But there I was, scouring the Florida Atlantic University website, trying to decipher if I applied there or not. But then I saw it – I was accepted and was offered a $3,000/yr grant for four years. My world slowly melted away. I sat up a little straighter and my eyes widened so much I’m sure I looked like I just saw a ghost. My feet suddenly took control and I ran into my mom’s room as she was hanging up laundry.

“I’m going to Florida Atlantic University!”

It was hard in high school. People were getting into prestigious colleges, completing with GPAs well over a 4.0. And there I was, wearing my black work uniform to the only after school event I could make because I had to go to work. People rubbed it in my face that I was only going to a local university and I definitely lost “friends” because I suddenly was not important. I was the girl that was staying home and ignoring the college experience because she didn’t have a pre-paid college fund.

Throughout my college career, I also received a Bright Futures Scholarship and the Angelos Langadas Scholarship. But I did it all on my own. My parents didn’t hold my hand and click the mouse around for me. My parents didn’t even have to say, “Now Markella, you’re going to have to pay for college on your own.” I just knew I had to. There was no money to pay for all my schooling.

I think because of this, I became much more independent, even living under my parents roof. I landed a real-life, big girl job in the real world, with a work ladder ready for me to climb as soon as I graduate in May. I’ve been working since I was 16, which definitely taught me the value of a hard earned dollar and humbled me. I was home to be with my family as my grandma went through terribly hard times in and out of the hospital and to see my brothers grow up into men and my parents in love.

After my brother was diagnosed with epilepsy, I never wanted to burden my parents. I knew they had a lot on their plate and I didn’t want to add another whopping scoop of mash potatoes. I knew it was up to me.

After four years at FAU, I am more proud of myself than I have ever been.

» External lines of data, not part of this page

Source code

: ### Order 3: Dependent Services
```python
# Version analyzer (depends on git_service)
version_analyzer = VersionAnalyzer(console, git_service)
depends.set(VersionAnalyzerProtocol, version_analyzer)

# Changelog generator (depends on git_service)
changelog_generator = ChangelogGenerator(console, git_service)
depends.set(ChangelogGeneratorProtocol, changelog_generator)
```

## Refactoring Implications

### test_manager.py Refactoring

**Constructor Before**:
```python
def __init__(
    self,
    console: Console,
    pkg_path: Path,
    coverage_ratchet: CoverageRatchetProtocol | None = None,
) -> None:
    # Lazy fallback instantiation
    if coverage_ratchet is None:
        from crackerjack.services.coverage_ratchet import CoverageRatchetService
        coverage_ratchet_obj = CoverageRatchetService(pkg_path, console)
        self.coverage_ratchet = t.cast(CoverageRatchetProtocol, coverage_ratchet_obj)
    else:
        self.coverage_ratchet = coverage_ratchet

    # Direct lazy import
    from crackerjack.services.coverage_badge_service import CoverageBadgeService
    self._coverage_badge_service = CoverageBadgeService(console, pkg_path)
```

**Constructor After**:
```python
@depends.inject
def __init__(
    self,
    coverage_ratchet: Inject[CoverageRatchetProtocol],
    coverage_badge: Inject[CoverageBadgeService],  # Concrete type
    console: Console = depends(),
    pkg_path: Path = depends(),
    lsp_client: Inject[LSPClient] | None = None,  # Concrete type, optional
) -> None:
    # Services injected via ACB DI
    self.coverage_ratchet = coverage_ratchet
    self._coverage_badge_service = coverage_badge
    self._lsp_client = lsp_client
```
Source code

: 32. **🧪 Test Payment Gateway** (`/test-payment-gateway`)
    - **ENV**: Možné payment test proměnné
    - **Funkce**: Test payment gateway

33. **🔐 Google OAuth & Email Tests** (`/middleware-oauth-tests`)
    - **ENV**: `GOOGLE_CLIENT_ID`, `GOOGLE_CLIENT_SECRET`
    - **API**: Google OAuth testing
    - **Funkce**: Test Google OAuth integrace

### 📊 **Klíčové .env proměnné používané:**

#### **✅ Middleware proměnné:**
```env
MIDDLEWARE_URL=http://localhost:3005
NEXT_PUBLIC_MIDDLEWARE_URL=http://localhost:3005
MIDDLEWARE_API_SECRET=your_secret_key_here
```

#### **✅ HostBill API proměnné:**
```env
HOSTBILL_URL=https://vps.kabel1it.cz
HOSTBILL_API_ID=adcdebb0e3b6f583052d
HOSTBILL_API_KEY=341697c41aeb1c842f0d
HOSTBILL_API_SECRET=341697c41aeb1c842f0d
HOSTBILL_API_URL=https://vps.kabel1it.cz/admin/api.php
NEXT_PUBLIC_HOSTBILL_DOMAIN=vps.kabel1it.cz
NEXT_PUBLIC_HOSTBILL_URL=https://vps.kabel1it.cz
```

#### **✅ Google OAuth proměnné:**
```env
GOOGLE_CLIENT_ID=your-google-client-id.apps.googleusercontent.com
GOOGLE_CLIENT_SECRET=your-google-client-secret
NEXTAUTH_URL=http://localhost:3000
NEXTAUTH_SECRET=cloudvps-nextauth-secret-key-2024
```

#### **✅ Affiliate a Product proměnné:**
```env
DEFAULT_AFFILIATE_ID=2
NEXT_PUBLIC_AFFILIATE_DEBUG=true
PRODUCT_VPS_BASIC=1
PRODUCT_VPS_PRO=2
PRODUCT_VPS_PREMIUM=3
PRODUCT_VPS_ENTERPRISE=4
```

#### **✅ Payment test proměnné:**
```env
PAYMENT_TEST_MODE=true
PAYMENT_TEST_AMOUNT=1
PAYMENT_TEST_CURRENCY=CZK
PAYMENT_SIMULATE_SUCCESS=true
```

It has been a hard four years, but I did it myself. My university didn’t just give it to me. I worked for it. It’s not part of the curriculum to do what I’m doing, which makes it that much sweeter to walk into the studio every morning and smell hazelnut coffee coming from the newsroom. I made it here myself.

The only loan I had to take out was for the summer, when grants or scholarships didn’t apply. And today I paid that loan off with the educational assistance money WPTV gave me for furthering my education.

After I paid my bill over the phone, the representative said to me, “Congratulations on finishing college without any loans!”

And in that moment I knew I made a smart decision.